À Port‑au‑Prince, près de 200 000 personnes déplacées vivent dans des sites d’hébergement, illustrant la pression exceptionnelle que subit la capitale haïtienne. Un rapport publié par l’Organisation internationale pour les migrations indique que la zone métropolitaine accueille 197 440 déplacés répartis dans 95 sites, soit la concentration la plus élevée du pays.
Au total, Haïti comptait 1 450 254 personnes déplacées internes à la fin de l’année 2025. Parmi elles, environ 20 % se trouvent dans la capitale, tandis que la grande majorité, soit 80 %, est dispersée dans les autres départements. La situation dans la capitale se distingue par la forte densité des populations dans des espaces limités.

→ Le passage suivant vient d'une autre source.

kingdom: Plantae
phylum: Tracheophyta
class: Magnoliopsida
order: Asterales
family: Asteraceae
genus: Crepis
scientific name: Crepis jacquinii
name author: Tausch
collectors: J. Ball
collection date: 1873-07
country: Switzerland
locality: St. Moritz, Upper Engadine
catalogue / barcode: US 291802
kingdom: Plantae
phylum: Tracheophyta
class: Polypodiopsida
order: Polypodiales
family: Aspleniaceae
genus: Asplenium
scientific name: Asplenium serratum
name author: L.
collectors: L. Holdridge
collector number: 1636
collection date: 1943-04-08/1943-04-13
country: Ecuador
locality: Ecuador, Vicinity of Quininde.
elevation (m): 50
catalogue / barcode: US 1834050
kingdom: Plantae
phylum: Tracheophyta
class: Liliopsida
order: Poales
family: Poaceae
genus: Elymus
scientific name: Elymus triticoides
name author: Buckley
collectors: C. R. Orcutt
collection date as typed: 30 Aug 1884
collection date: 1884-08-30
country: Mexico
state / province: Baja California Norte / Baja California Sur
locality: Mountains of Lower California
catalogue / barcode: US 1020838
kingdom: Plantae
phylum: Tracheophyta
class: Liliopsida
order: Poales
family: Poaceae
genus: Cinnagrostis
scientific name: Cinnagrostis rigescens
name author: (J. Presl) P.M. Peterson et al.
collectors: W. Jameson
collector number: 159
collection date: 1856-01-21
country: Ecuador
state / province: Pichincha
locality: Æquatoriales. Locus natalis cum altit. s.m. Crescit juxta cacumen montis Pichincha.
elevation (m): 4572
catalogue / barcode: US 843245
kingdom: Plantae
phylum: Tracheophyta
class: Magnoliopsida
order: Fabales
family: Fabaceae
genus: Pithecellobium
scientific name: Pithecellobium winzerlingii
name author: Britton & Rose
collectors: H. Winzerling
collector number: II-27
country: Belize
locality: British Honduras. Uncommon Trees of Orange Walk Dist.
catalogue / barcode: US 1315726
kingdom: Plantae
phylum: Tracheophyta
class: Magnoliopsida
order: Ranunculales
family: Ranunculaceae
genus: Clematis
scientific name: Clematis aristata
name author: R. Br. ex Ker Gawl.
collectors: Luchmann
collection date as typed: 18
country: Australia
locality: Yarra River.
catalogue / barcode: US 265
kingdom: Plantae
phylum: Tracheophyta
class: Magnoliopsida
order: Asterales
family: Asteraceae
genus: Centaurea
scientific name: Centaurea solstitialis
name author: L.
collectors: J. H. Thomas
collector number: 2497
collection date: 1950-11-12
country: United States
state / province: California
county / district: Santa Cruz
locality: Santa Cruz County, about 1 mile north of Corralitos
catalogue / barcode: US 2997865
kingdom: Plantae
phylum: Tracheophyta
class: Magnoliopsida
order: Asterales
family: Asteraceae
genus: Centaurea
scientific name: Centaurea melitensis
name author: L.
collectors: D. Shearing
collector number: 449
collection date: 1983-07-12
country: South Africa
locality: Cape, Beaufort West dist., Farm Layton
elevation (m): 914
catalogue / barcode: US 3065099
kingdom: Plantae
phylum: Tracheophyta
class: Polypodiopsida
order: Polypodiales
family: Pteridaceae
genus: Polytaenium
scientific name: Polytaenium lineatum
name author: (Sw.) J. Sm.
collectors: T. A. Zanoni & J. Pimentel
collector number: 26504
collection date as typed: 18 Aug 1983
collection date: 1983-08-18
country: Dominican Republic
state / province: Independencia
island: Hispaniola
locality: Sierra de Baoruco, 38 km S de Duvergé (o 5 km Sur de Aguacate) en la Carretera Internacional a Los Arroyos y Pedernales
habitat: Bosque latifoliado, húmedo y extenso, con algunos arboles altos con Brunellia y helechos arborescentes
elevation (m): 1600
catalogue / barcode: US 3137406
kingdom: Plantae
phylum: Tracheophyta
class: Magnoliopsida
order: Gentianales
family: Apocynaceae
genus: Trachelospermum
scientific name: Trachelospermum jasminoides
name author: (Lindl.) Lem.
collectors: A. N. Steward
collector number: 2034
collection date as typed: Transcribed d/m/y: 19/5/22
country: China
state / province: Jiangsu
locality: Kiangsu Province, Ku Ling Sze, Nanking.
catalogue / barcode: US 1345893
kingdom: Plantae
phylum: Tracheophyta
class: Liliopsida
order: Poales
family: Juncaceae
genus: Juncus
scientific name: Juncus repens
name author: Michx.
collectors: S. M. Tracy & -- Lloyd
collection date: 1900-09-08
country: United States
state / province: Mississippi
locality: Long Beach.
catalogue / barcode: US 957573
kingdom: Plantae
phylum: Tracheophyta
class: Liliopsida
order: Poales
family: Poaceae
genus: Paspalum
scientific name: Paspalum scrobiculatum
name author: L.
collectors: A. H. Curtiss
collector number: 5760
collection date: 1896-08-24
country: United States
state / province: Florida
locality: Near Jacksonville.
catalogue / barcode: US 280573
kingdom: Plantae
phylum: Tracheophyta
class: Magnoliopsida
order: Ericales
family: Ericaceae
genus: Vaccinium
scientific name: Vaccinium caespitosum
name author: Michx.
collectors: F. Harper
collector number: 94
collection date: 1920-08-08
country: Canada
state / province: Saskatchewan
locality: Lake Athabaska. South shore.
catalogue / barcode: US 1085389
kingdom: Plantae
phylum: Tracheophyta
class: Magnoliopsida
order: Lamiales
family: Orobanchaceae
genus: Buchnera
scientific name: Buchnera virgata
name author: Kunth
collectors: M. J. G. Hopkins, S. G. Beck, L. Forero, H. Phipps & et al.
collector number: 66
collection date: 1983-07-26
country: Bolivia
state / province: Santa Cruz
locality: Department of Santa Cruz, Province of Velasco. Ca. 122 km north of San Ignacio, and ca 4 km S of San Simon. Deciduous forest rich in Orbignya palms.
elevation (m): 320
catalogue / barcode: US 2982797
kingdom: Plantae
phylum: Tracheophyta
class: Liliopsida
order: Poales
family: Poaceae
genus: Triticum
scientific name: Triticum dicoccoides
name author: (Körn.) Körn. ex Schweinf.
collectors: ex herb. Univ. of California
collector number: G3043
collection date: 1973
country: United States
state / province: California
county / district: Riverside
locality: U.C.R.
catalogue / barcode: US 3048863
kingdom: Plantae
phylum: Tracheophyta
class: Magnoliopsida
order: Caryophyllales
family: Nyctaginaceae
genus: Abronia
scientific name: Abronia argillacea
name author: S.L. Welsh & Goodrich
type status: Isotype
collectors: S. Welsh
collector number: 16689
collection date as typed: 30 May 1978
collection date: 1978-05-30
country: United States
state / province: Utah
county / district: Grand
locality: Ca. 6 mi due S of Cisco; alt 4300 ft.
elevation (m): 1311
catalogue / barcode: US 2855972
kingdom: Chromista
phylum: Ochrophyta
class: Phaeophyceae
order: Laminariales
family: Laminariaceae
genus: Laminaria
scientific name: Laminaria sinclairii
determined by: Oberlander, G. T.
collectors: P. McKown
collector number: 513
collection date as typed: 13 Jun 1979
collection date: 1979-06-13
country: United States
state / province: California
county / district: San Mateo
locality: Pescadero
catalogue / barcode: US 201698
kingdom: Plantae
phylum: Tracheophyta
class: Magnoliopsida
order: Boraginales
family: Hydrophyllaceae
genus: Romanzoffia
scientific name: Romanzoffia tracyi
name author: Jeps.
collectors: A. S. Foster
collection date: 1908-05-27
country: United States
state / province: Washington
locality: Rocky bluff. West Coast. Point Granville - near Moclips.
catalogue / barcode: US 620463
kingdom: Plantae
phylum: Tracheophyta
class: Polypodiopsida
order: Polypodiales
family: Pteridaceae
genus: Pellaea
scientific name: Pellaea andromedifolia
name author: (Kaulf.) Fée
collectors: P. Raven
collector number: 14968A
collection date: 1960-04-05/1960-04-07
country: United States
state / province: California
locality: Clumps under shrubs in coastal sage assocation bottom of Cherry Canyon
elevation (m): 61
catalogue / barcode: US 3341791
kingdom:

Les données montrent que chaque site de la capitale abrite en moyenne 2 078 personnes, un chiffre nettement supérieur à celui observé en province. En comparaison, les 134 sites recensés dans les autres régions du pays accueillent 20 004 déplacés, avec une moyenne de 149 personnes par site.
La capitale représente également un cas particulier en matière de mode d’hébergement. Contrairement aux provinces, où les déplacés vivent majoritairement chez des proches ou dans des communautés d’accueil, 68 % des déplacés de la capitale résident dans des sites structurés ou spontanés.
Cette situation résulte principalement de la dégradation sécuritaire, qui a contraint de nombreux habitants à fuir leurs quartiers sans possibilité de trouver refuge dans leur entourage. Les déplacements massifs ont entraîné la création rapide de nouveaux sites, souvent installés dans des conditions précaires.
Ce rapport, réalisé avec l’appui de la Direction générale de la Protection civile, met en évidence l’ampleur du défi humanitaire dans la capitale. La concentration élevée de déplacés dans ces sites soulève des enjeux importants en matière d’assistance, de logement et de protection.